Big meat processors say through industry organizations they’re not responsible for the changes experienced by Watkins and thousands of others. Sarah Little, vice-president of communications for the North American Meat Institute, which represents slaughterhouses and packers, said supply and demand and other factors were behind the recent turmoil.
Four companies have dominated the industry for 30 years and consolidation has been good for the meat industry, she said, helping companies weather the pandemic, labor shortages and drought. “It’s economies of scale and it’s allowed the industry to be more sustainable,” Little said. “We produce more meat from fewer cattle.”
But some economists argue consolidation has created a lack of transparency that makes it difficult to pin down why consumers are paying exorbitant prices for beef and farmers are making so little. The federal government has failed for 30 years to enforce antitrust laws, economists say, which is one reason steaks cost so much.
“Monopoly is a sign of market failure,” said David Anderson, an economist with the Texas A&M University AgriLife Extension. “While we have a pretty free and competitive marketplace, we have some rules of the road. We have an antitrust act, which should enable the justice department to investigate.”
Nevertheless, a 2021 report commissioned by Congress and written by Anderson and two other Texas A&M economists concluded consolidation among meatpackers had not affected beef prices much. “Research indicates that there is market power, but its effect has been small,” the report noted.
Modernization
Regardless of the root causes of the problems, several in the industry said the upcoming federal investment would help smaller slaughterhouses gain all-important federal certification, which allows plants to sell meat to consumers. Plants must have modern equipment and a US Department of Agriculture inspector onsite to be certified.

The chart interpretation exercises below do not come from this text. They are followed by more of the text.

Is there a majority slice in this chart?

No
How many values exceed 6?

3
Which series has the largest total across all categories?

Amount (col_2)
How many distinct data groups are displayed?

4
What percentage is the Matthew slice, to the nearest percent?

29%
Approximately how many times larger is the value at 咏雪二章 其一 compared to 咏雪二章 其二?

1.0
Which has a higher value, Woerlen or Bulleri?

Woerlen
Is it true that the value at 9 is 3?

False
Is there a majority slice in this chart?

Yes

“The USDA-inspected plants are just a lot more complicated and a lot more expensive to build and maintain,” said John Hansen, president of the Nebraska Farmers Union since 1989. “We hope we will get some new plants started and we hope we will get some of the plants we already have modernized.”

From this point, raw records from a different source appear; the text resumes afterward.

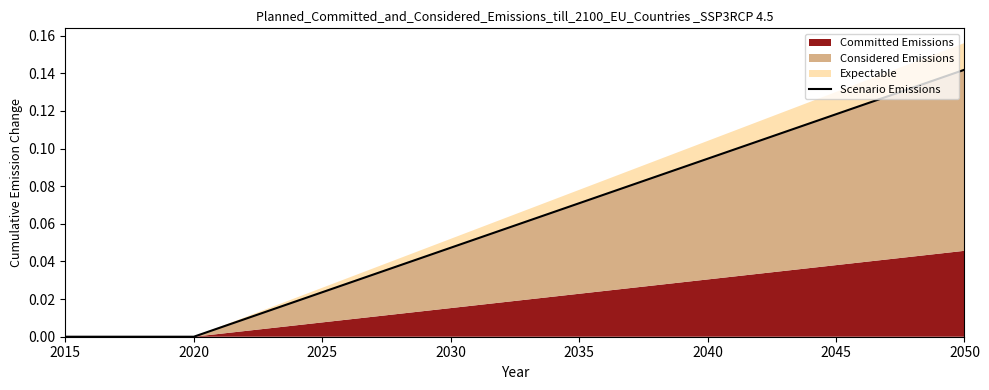

Count the number of values greater than 0.

6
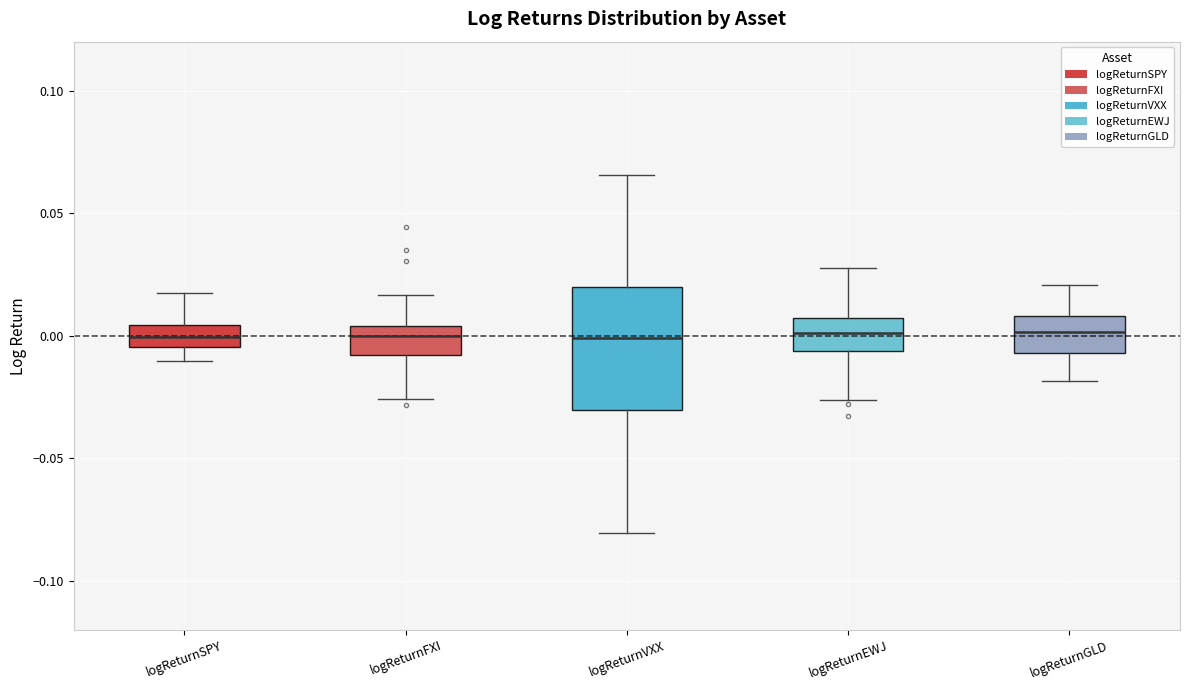

Reading left to right, transcribe this box plot: for each box, give where its median line is, the range the box spans, and where its two whiskers end, as read against the y-axis. The values are not printed on the chart, so give them approximately, as read against the axis.

logReturnSPY: median 0.000, box -0.005 to 0.005, whiskers -0.010 to 0.015
logReturnFXI: median 0.000, box -0.010 to 0.005, whiskers -0.025 to 0.015
logReturnVXX: median 0.000, box -0.030 to 0.020, whiskers -0.080 to 0.065
logReturnEWJ: median 0.000, box -0.005 to 0.005, whiskers -0.025 to 0.025
logReturnGLD: median 0.000, box -0.005 to 0.010, whiskers -0.020 to 0.020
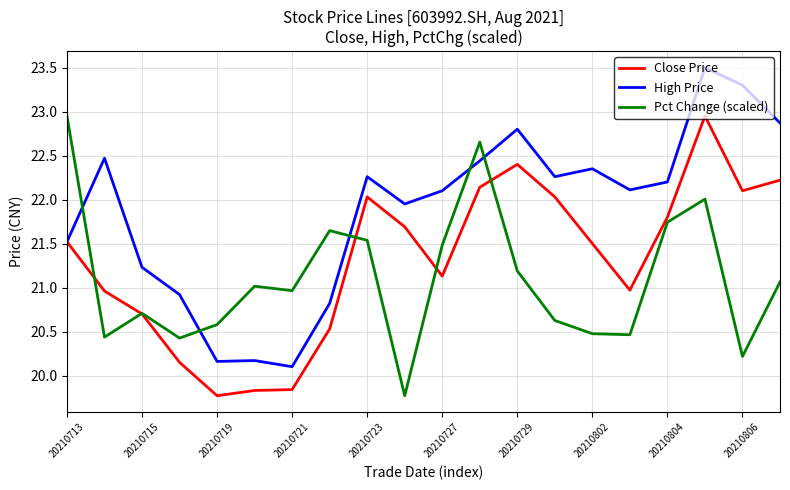

Which series has the largest total across all categories?

High Price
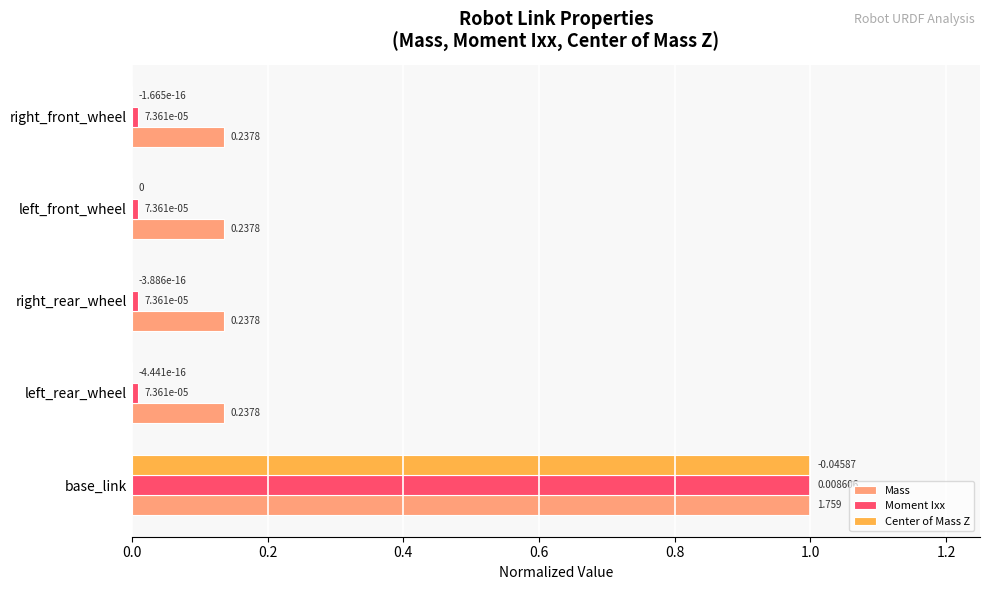

At which category is the sum across all series the highest?

base_link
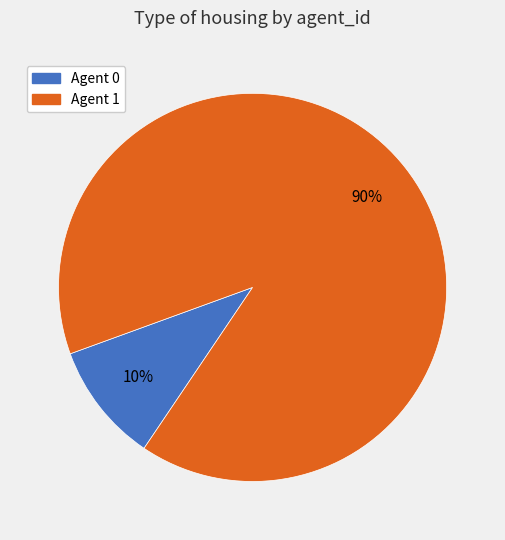

How many slices are in this pie chart?

2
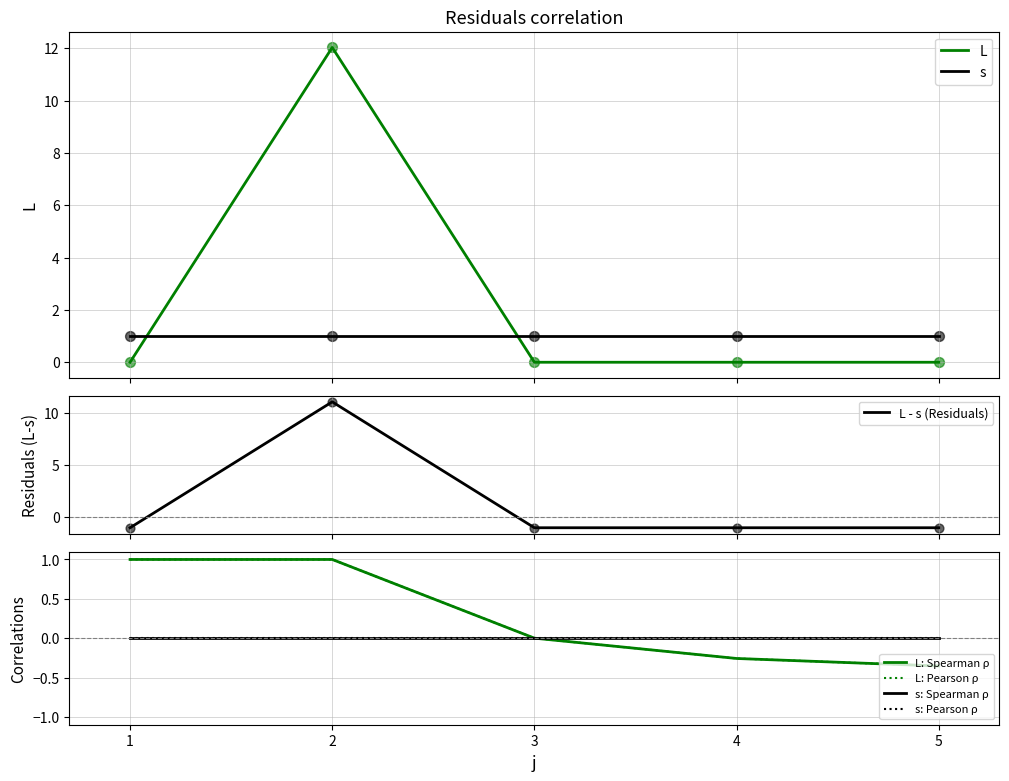

What is the change in value from 2 to 3?

-12.0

Modern slaughterhouses are more desirable to cattle producers because they’re more likely to ensure humane treatment and quick kills, said Bill Niman, founder of the Niman Ranch meat company, a ubiquitous brand among San Francisco Bay area restaurants.

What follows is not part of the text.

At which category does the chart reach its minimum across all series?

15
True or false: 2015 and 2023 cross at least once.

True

“Even though we support small livestock operations from farm to plate, when it comes to meat quality and safety these larger consolidated operations are better than the smaller plants,” said Niman, who left his namesake company in 2007 and now sells animals from his home farm north of San Francisco to a local meat brand. “It’s hard to retrofit an old plant to address all animal welfare concerns.”
Among those working to modernize plants is Gary Hendrix of Baird, Texas. He spent a decade gathering investors to start NSC Beef Processing (the acronym stands for No Spinal Cord), which opened a slaughterhouse two years ago to test and showcase new technology Hendrix says will cut labor costs by 30%.
The goal is to help rural communities open smaller slaughterhouses to help local ranchers and retailers compete in the difficult market, he said. Antitrust actions would be helpful, Hendrix said, and would attract smaller operators to the industry.
“I don’t think you’re going to reduce the size of those companies until you get more players in the industry,” he said. “It’s kind of like trying to umpire a baseball game from outside the stadium. You’ve got to get in the game to affect the outcome.”
Back at US Beef Producers in Fort Pierre, which plans to apply for a portion of the new federal money to install new equipment, employee Daniel Bennett relaxes after finishing a slaughter, flecks of cow flesh and bone covering his face, hair and clothes. Anyone who eats beef should understand how the industry works, he said.
“You go to Burger King and get a Whopper, but you don’t consider where the meat comes from,” said Bennett, who worked at the fast-food chain before he was hired by the slaughterhouse last year. “I mean, you know. You just don’t think about it.”